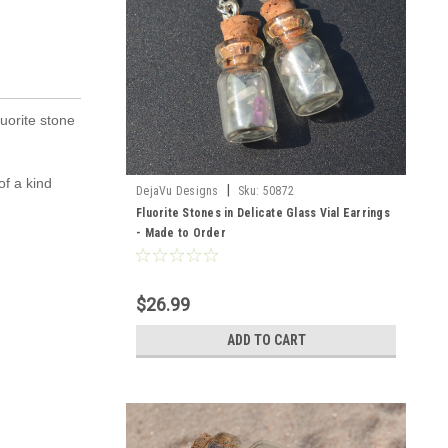
luorite stone
of a kind
|
DejaVu Designs
Sku:
50872
Fluorite Stones in Delicate Glass Vial Earrings
- Made to Order
$26.99
ADD TO CART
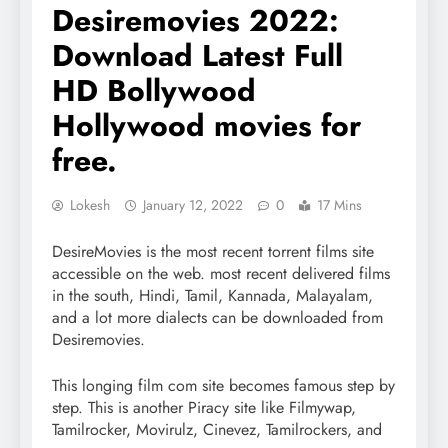
Desiremovies 2022:
Download Latest Full
HD Bollywood
Hollywood movies for
free.
Lokesh
January 12, 2022
0
17 Mins
DesireMovies is the most recent torrent films site
accessible on the web. most recent delivered films
in the south, Hindi, Tamil, Kannada, Malayalam,
and a lot more dialects can be downloaded from
Desiremovies.
This longing film com site becomes famous step by
step. This is another Piracy site like Filmywap,
Tamilrocker, Movirulz, Cinevez, Tamilrockers, and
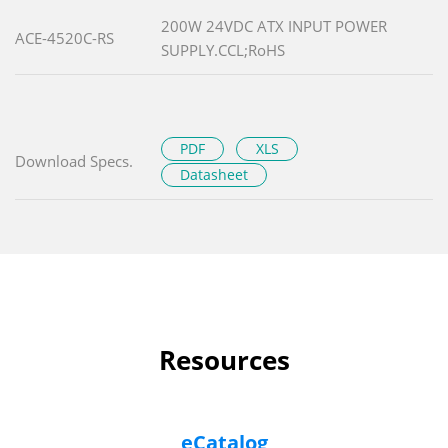
200W 24VDC ATX INPUT POWER
ACE-4520C-RS
SUPPLY.CCL;RoHS
PDF
XLS
Download Specs.
Datasheet
Resources
eCatalog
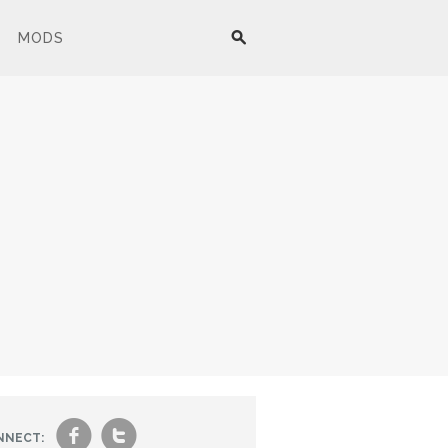
MODS
f
t
NNECT:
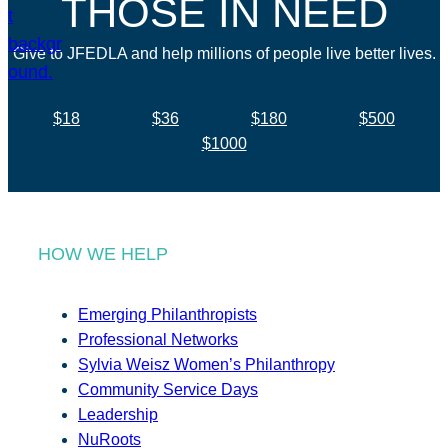
THOSE IN NEED
Give to JFEDLA and help millions of people live better lives.
$18
$36
$180
$500
$1000
HOW WE HELP
Emerging Philanthropists
Professional Networks
Sylvia Weisz Women’s Philanthropy
Community Service Days
Leadership
NuRoots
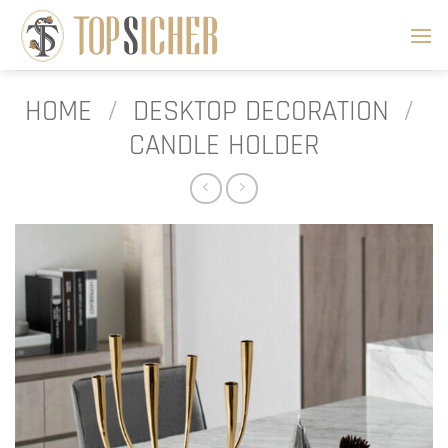
Skip
to
content
HOME
/
DESKTOP DECORATION
/
CANDLE HOLDER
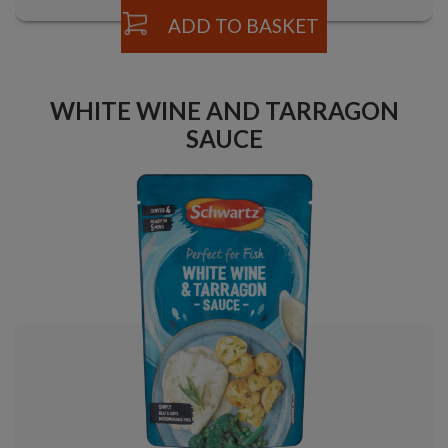
ADD TO BASKET
WHITE WINE AND TARRAGON
SAUCE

━━━━━━━━━━━━━━━━

Task description
Switch "CART" to "BAG" throughout the rows above, and reproduce all of their other text unchanged. Omit the pictures.

Finished exercise
luorite stone
of a kind
|
DejaVu Designs
Sku:
50872
Fluorite Stones in Delicate Glass Vial Earrings
- Made to Order
$26.99
ADD TO BAG
Desiremovies 2022:
Download Latest Full
HD Bollywood
Hollywood movies for
free.
Lokesh
January 12, 2022
0
17 Mins
DesireMovies is the most recent torrent films site
accessible on the web. most recent delivered films
in the south, Hindi, Tamil, Kannada, Malayalam,
and a lot more dialects can be downloaded from
Desiremovies.
This longing film com site becomes famous step by
step. This is another Piracy site like Filmywap,
Tamilrocker, Movirulz, Cinevez, Tamilrockers, and
200W 24VDC ATX INPUT POWER
ACE-4520C-RS
SUPPLY.CCL;RoHS
PDF
XLS
Download Specs.
Datasheet
Resources
eCatalog
MODS
f
t
NNECT:
THOSE IN NEED
Give to JFEDLA and help millions of people live better lives.
$18
$36
$180
$500
$1000
HOW WE HELP
Emerging Philanthropists
Professional Networks
Sylvia Weisz Women’s Philanthropy
Community Service Days
Leadership
NuRoots
Skip
to
content
HOME
/
DESKTOP DECORATION
/
CANDLE HOLDER
ADD TO BASKET
WHITE WINE AND TARRAGON
SAUCE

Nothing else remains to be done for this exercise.